Most in vivo studies showed that GCs usually cause a decrease in bone formation, but some in vitro studies showed largely stimulatory effects of GCs actions. This observation may suggest that a low GC level possesses stimulatory effects, while a high GC level possesses inhibitory effects on bone [10]. GCs exert anti-inflammatory effects on osteoblasts by suppressing cytokines, such as IL-11, via the interaction of the monomeric GR with AP-1 but not nuclear factor kappa B (NF-κB). The inhibition of cytokines by GCs attenuates osteoblast differentiation, which partly accounts for bone loss during GC therapy [60].
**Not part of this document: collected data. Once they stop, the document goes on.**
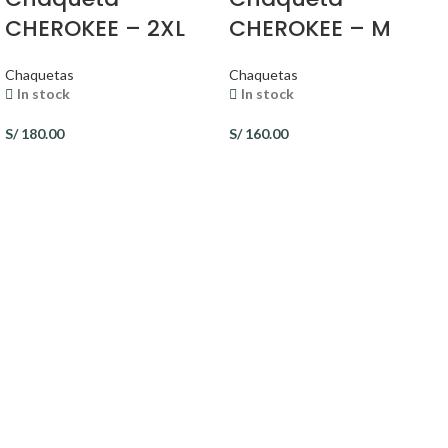
CHEROKEE – 2XL
CHEROKEE – M
Chaquetas
Chaquetas
In stock
In stock
S/
180.00
S/
160.00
2.3. Action of Glucocorticoid on Osteoclasts

GCs create an environment favouring osteoclast formation and bone resorption activities by increasing RANKL and suppressing OPG secretion by osteoblasts [61,62,63,64][61][62][63][64]. This process may be mediated by miR-17/20a in osteoblasts and miR-182 in osteoclasts [65,66][65][66]. GCs also affect osteoclast functions directly. GCs can induce osteoclast-mediated bone resorption without affecting their apoptosis rate, and this process requires the dimeric GC receptor [67]. GCs can improve autophagy in osteoclasts and promote their survival through the PI3K/Akt/mTOR signalling pathway [68]. GCs can affect the geometry of osteoclast resorption activities by forming more trench-like resorption pits, which directly affect bone stiffness, with the lumbar as the most affected bone site [69].